Gorliczanka świętuje setne urodziny
13 maja 2025 roku na zawsze zapisze się w historii Sokoła i całych Gorlic jako dzień szczególny. Tego właśnie dnia Pani Stanisława Gruszkowska – mieszkanka Sokoła, pochodząca z Szerzyn – obchodziła niezwykły jubileusz: 100. rocznicę urodzin. To wzruszające wydarzenie zgromadziło przedstawicieli władz samorządowych, instytucji publicznych oraz najbliższych jubilatki, którzy wspólnie złożyli jej serdeczne życzenia i wyrazy szacunku.
Gratulacje od władz i życzenia od serca
Z okazji setnych urodzin Pani Stanisławy, listy gratulacyjne oraz życzenia przekazali przedstawiciele najwyższych szczebli władzy: Prezes Rady Ministrów Donald Tusk oraz Wojewoda Małopolski Krzysztof Klęczar.
Gratulacje osobiście złożyli także Burmistrz Miasta Gorlice Rafał Kukla, Przewodniczący Rady Miasta Gorlice Robert Ryndak oraz Kierownik Urzędu Stanu Cywilnego i Spraw Obywatelskich Małgorzata Bałajewicz.
W imieniu Zakładu Ubezpieczeń Społecznych w Gorlicach najlepsze życzenia Jubilatce przekazał Kierownik Inspektoratu Szymon Ślusarz. Wszyscy zebrani podkreślali wyjątkowość tego jubileuszu, a spotkanie upłynęło w ciepłej i serdecznej atmosferze.
Życie pełne pracy i oddania
Pani Stanisława urodziła się 13 maja 1925 roku w Szerzynach, w powiecie jasielskim. Wywodzi się z rodziny rolniczej, gdzie od najmłodszych lat zaangażowana była w ciężką pracę w gospodarstwie. Po wojnie, wspólnie z mężem Mieczysławem Gruszkowskim, zdecydowała się na wyjazd na Ziemie Odzyskane. W Podtyniu koło Kłodzka pracowała najpierw w Fabryce Papieru w Młynowie, a później jako krawcowa w szwalni.

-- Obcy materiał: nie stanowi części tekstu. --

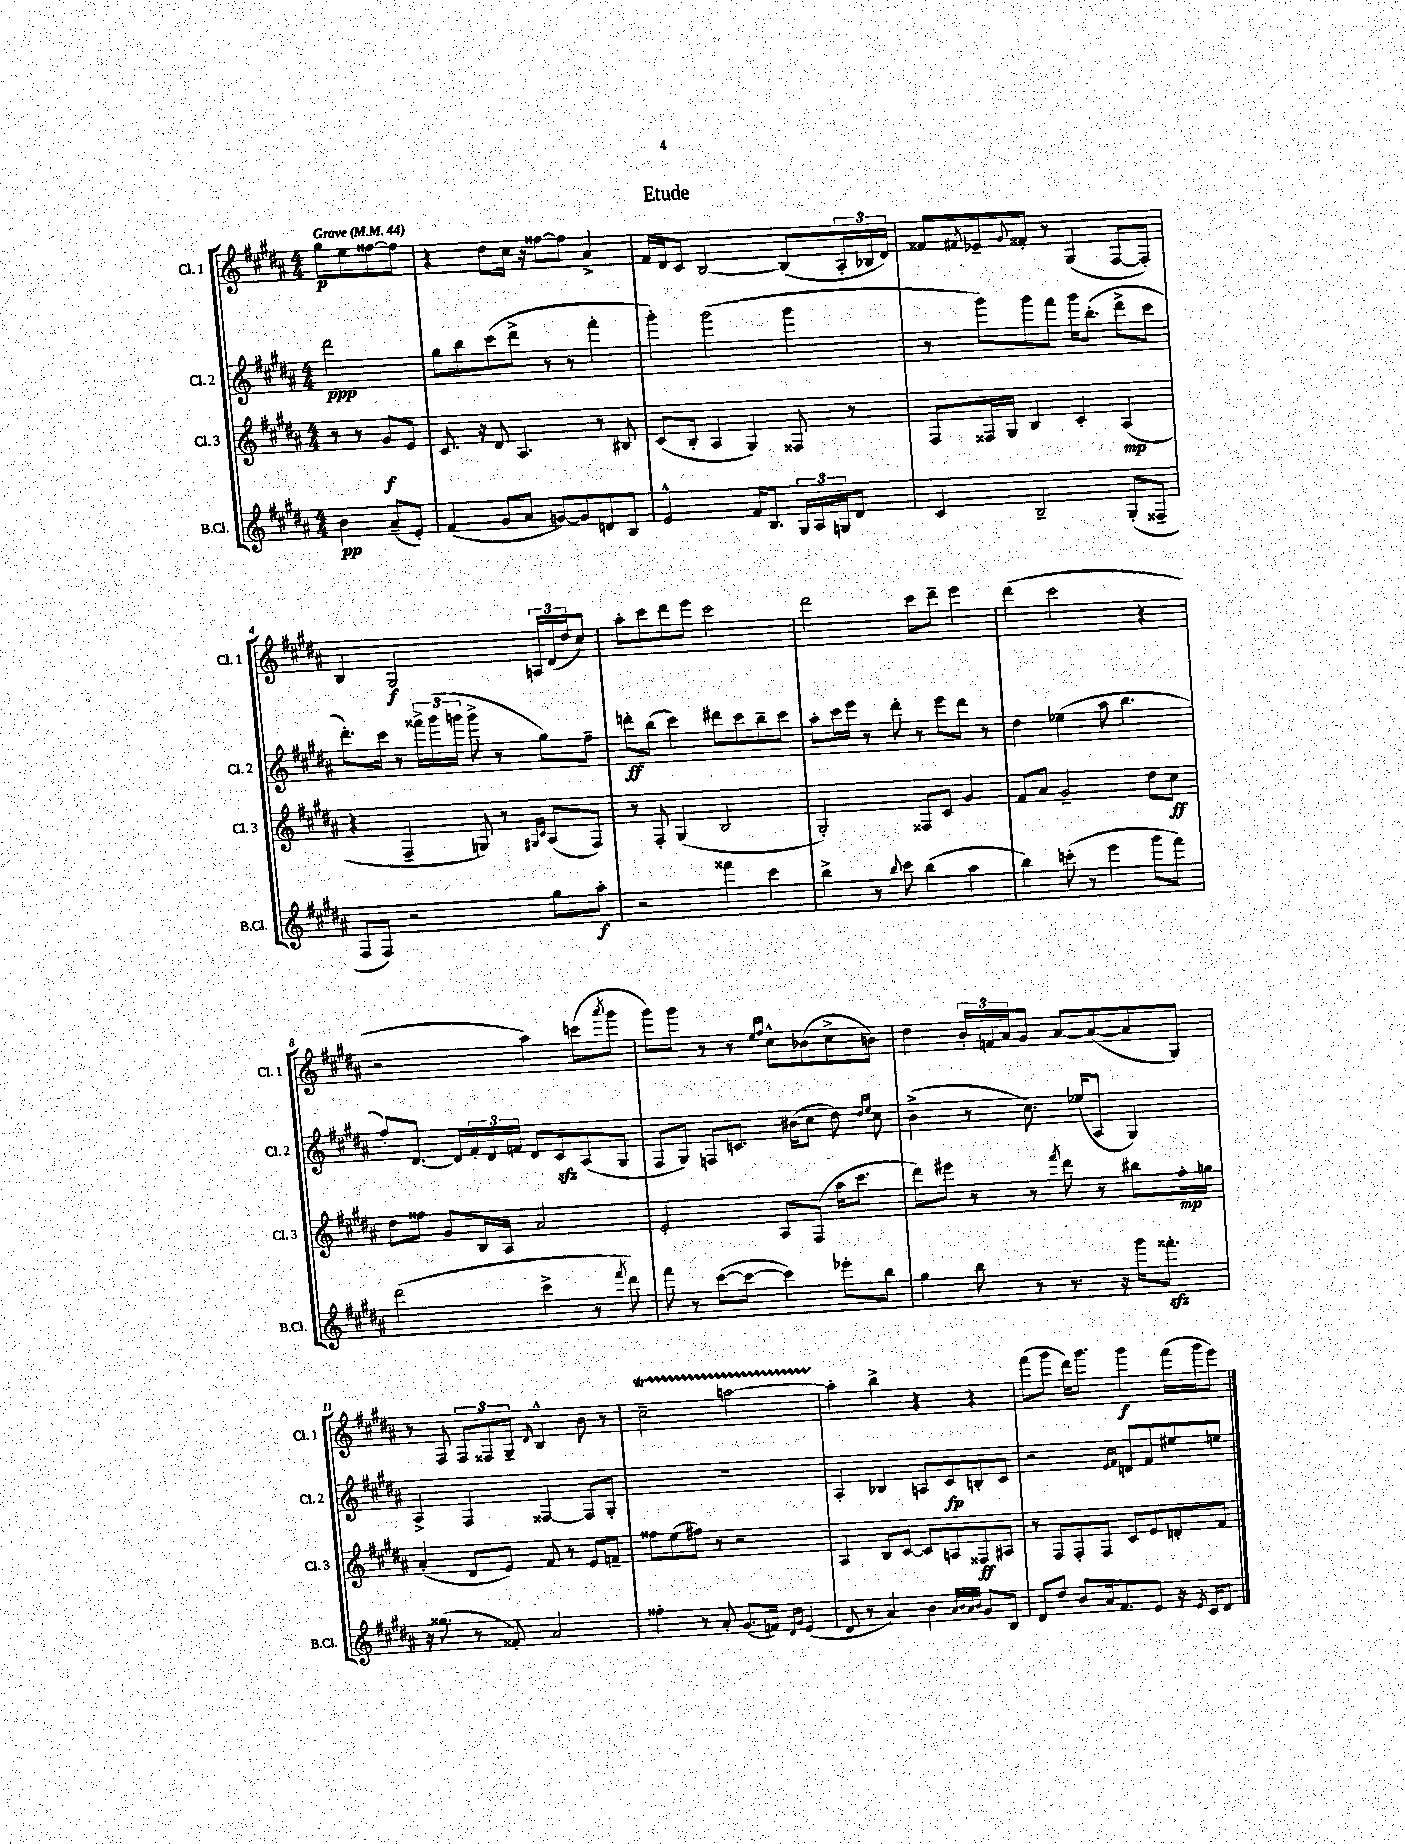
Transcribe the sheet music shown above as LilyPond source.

\header { title = "Etude" }
<<
\new StaffGroup <<
\new Staff = "s0" \with { instrumentName = "Cl. 1" shortInstrumentName = "Cl. 1" } {
    \clef treble \key b \major \numericTimeSignature \time 4/4 \partial 2 \tempo "Grave" 4 = 44
    gis''8\p e''8 fisis''8~ fisis''8 |
    r4 dis''8 cis''16 r16 fisis''8~ fisis''8 ais'4-> |
    fis'16 dis'16 cis'8 b2~ b8( \tuplet 3/2 { ais16-. bes16 dis'16) } |
    fisis'8 \acciaccatura { fis'8 } ees'8-- \appoggiatura { gis'8 } fisis'8-. r8 gis4( fis8~ fis8-.) |
    b4 gis2\f \tuplet 3/2 { a16 dis'16( dis''16 } cis''8) |
    ais''8-. cis'''8 dis'''8 e'''8 cis'''2 |
    dis'''2 cis'''8 dis'''8-- e'''4 |
    dis'''4( cis'''2 r4 |
    r2 ais''4) c'''8( \acciaccatura { ais'''8 } gis'''8 |
    gis'''8) gis'''8 r8 r8 \grace { e''16 fis''16 } cis''8-^ bes'8( cis''8-> b'8) |
    dis''4 \tuplet 3/2 { b'16-. f'16 ais'16 } gis'8 ais'8~ ais'8~( ais'8 gis8) |
    r8 fis8 \tuplet 3/2 { fis8 fisis8 gis8-- } \grace { dis'16 } b4-^ b'8 r8 |
    cis''2--\startTrillSpan a''2~ |
    a''4-.\stopTrillSpan b''4-> r4 r4 |
    fis'''8( gis'''8 dis'''16) gis'''8. gis'''4\f fis'''16( gis'''16 e'''8) \bar "|." |
}
\new Staff = "s1" \with { instrumentName = "Cl. 2" shortInstrumentName = "Cl. 2" } {
    \clef treble \key b \major \numericTimeSignature \time 4/4 \partial 2
    dis'''2\ppp |
    gis''8 b''8 cis'''8( dis'''8-> r8 r8 fis'''4-. |
    gis'''4-.) gis'''2( gis'''4 |
    r8 gis'''8) gis'''8 fis'''8 gis'''16 b''8.-.( dis'''8-> cis'''8 |
    dis'''8.-.) cis'''16 r8 \tuplet 3/2 { fisis'''16-> gis'''16( g'''16 } g'''8-> r8 gis''8) fis''8-- |
    d'''8-.\ff b''8( cis'''4) dis'''8 cis'''8 b''8-- cis'''8 |
    ais''8-. cis'''16 e'''16 r8 dis'''8-. r8 e'''8 dis'''8 r8 |
    dis''4 ees''4( ais''8 b''4. |
    fis''8-.) dis'8.~ dis'16 \tuplet 3/2 { fis'16-. dis'16 f'16 } dis'8 cis'8\sfz ais8( gis8 |
    fis8 gis8) f8 c'8. bis'16( cis''8 dis''8) \grace { dis''16 e''16 } cis''8 |
    b'4->( r8 cis''8.) ees''16( ais8 gis4) |
    ais4-> fis4 fisis4~ fisis8 gis8-. |
    R1 |
    ais4-. bes4 a8 cis'8\fp b8-. cis'8 |
    r2 \grace { e'16 fis'16 } d'8 fis'8 eis''8 e''8 \bar "|." |
}
\new Staff = "s2" \with { instrumentName = "Cl. 3" shortInstrumentName = "Cl. 3" } {
    \clef treble \key b \major \numericTimeSignature \time 4/4 \partial 2
    r8 r8 gis'8\f e'8 |
    cis'8. r16 dis'8 ais4. r8 bis8 |
    cis'8( b8-. ais4 gis4) fisis8 r8 |
    fis8 fisis16 gis16 b4 cis'4-. ais4\mp( |
    r4 fis4-- g8) r8 \grace { gis16 cis'16 } ais8( fis8) |
    r8 fis8-. gis4( b2 |
    gis2-.) fisis8 cis'8 gis'4 |
    fis'8 ais'8 gis'2-- dis''8 cis''8\ff |
    dis''8 fisis''8 gis'8 b16 ais16 ais'2 |
    e'2-. ais8 fis8( ais''16 cis'''8. |
    dis'''8) eis'''8 r8 r8 \acciaccatura { fis'''8 } dis'''8 r8 bis''8 fis''16-.\mp g''16 |
    ais'4-.( dis'8 e'8) fis'8 r8 e'8 f'8-- |
    fisis''8 e''8( fis''8) r8 r2 |
    ais4 b8 cis'8~ cis'8 a8 fisis8\ff ais8 |
    r8 fis8 fis8-. fis8 cis'8 e'8 d'8-. fis'8 \bar "|." |
}
\new Staff = "s3" \with { instrumentName = "B.Cl." shortInstrumentName = "B.Cl." } {
    \clef treble \key b \major \numericTimeSignature \time 4/4 \partial 2
    b'4\pp ais'8--( e'8-.) |
    fis'4( gis'8 ais'8 g'8~) g'8 d'8 b8 |
    e'2-^ fis'16 b8. \tuplet 3/2 { gis16 ais16 g16 } dis'8 |
    cis'4 b2-- gis8-.( fisis8-- |
    fis8 fis8) r2 gis''8 ais''8-.\f |
    r2 fisis'''4 cis'''4 |
    b''4-> r8 \appoggiatura { b''8 } cis'''8 b''4( ais''4 |
    b''4) c'''8-.( r8 e'''4 gis'''8 fis'''8) |
    dis'''2( cis'''4-> r8 \acciaccatura { fis'''8 } dis'''8) |
    fis'''8 r8 cis'''8~( cis'''8~ cis'''4) ees'''8-. b''8 |
    gis''4 b''8 r8 r8. r16 gis'''16 fisis'''8.-.\sfz |
    r16 gisis''8.( r8 fisis'8-.) ais'2 |
    fisis''4-. r8 ais'8-. gis'8.( f'16) \grace { dis'16 gis'16 } e'4( |
    dis'8 r8 ais'4) b'4 \grace { ais'32 b'32 ais'32 b'32 } gis'8 b8 |
    dis'8 dis''8 b'8 ais'16 fis'8. e'8 r16 \acciaccatura { e'8 } cis'16 dis'8 \bar "|." |
}
>>
>>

Po dwóch latach wrócili w rodzinne strony, osiedlając się ostatecznie w Sokole. Tam wybudowali dom i stworzyli własne gospodarstwo, które przez lata stało się centrum rodzinnego życia. To właśnie w tym miejscu Pani Stanisława przeżyła większość swojego życia – wśród bliskich, otoczona troską i miłością.
Silna i pełna ciepła
Wspólnie z mężem wychowała troje dzieci: Stanisława, Wiesławę i Czesława. Doczekała się licznej rodziny – ośmiorga wnuków i aż piętnastu prawnucząt.
Mimo trudnych doświadczeń, takich jak śmierć męża w 1996 roku i odejście najstarszego syna w 2017 roku, przez całe życie zachowała pogodę ducha i niezwykłą siłę wewnętrzną. Jej serdeczność i głęboka więź z rodziną są dziś powodem do dumy dla wszystkich, którzy ją znają.
Czytelnicy składają życzenia
W imieniu redakcji oraz wszystkich czytelników naszego portalu, składamy Pani Stanisławie Gruszkowskiej najserdeczniejsze życzenia: dobrego zdrowia, pogody ducha, spokoju i nieustającej radości w gronie najbliższych. Sto lat to piękny wiek, ale życzymy, by każdy kolejny dzień był pełen miłości, ciepła i wdzięczności za przeżyte lata. Niech kolejne urodziny przynoszą kolejne powody do świętowania!
Pani Stanisławo – żyj nam dwieście lat!